History
- Name: Empire Cato (1942-48); Clan Mackenzie (1948-60);
- Owner: Ministry of War Transport (1942-48); Clan Line Steamers Ltd (1948-60);
- Operator: Hain Steamship Co Ltd (1942-48); Clan Line Steamers Ltd (1948-60);
- Port of registry: West Hartlepool (1942-48); Glasgow (1948-60);
- Builder: William Gray & Co. Ltd.
- Launched: 10 November 1942
- Completed: December 1942
- Identification: Code Letters BFLC; ; UK Official Number 168949;
- Fate: Scrapped 1960.

General characteristics
- Tonnage: 7,039 GRT; 4,851 NRT;
- Length: 431 ft 5 in (131.50 m)
- Beam: 56 ft 2 in (17.12 m)
- Depth: 35 ft 2 in (10.72 m)
- Installed power: Triple expansion steam engine
- Propulsion: Screw propeller

= SS Clan Mackenzie (1942) =

Clan Mackenzie was a cargo ship which was built in 1942 for the Ministry of War Transport (MoWT) as Empire Cato. In 1948 she was sold to Clan Line and renamed Clan Mackenzie, serving until 1960 when she was scrapped.

==Description==
The ship was built by William Gray & Co. Ltd., West Hartlepool. She was launched on 10 November 1942 and completed in December.

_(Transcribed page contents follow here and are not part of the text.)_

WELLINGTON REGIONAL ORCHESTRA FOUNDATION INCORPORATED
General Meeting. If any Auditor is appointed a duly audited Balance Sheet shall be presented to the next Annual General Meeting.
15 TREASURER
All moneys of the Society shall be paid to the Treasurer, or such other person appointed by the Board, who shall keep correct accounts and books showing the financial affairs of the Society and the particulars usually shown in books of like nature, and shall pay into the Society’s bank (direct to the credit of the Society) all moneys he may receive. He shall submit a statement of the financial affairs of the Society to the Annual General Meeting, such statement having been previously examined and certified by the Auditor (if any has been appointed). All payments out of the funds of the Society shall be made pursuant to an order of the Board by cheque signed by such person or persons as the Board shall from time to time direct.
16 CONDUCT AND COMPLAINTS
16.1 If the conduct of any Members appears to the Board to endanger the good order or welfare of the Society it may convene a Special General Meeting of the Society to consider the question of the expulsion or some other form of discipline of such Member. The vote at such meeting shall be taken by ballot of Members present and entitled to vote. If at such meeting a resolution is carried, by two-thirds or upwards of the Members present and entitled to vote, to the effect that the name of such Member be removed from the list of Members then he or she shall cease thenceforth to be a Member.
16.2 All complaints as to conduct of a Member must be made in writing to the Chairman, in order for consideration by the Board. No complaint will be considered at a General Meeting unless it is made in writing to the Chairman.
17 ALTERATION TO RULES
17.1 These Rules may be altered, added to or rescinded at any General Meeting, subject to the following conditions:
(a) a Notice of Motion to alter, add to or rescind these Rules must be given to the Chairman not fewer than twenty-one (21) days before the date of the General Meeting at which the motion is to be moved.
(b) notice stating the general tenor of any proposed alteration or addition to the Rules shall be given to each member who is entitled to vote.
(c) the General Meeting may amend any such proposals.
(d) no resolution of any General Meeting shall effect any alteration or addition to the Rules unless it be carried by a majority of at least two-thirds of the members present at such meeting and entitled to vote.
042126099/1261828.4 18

The ship was 431 ft 5 in long, with a beam of 56 ft 2 in and a depth of 35 ft 2 in. She had a GRT of 7,039 and a NRT of 4,851.

She was propelled by a triple expansion steam engine which had cylinders of 24+1/2 in, 30 in and 70 in diameter by 48 in stroke. The engine was built by the Central Marine Engine Works, West Hartlepool.

==History==
Empire Castle was built for the MoWT. She was placed under the management of the Hain Steamship Co Ltd. She was allocated the United Kingdom Official Number 168949. The Code Letters BFLC were allocated and her port of registry was West Hartlepool.

Empire Cato was a member of a number of convoys during the Second World War.

ON 169

Convoy ON 169 departed Liverpool on 22 February 1943 and arrived at New York on 21 March. Empire Cato was in ballast.

KMS 58G

Convoy KMS 58G detached from Convoy OS 84 on 1 August 1944. Convoy OS 84 had departed from Liverpool on 21 July and arrived at Freetown, Sierra Leone on 10 August. Empire Cato was towing LCT 1319 and LCT 7020, bound for Augusta, Italy.

KMS 90

Convoy KMS 90 detached from Convoy OS 116. Convoy OS 116 had departed from Liverpool on 13 March 1945. Convoy KMS 90 arrived at Gibraltar on 21 March.

In 1948, Empire Cato was sold to Clan Line Steamers Ltd and renamed Clan Mackenzie. She was the fourth Clan Line ship to bear that name. Clan Mackenzie served until 1960. She arrived at Hong Kong on 14 October 1960 for scrapping.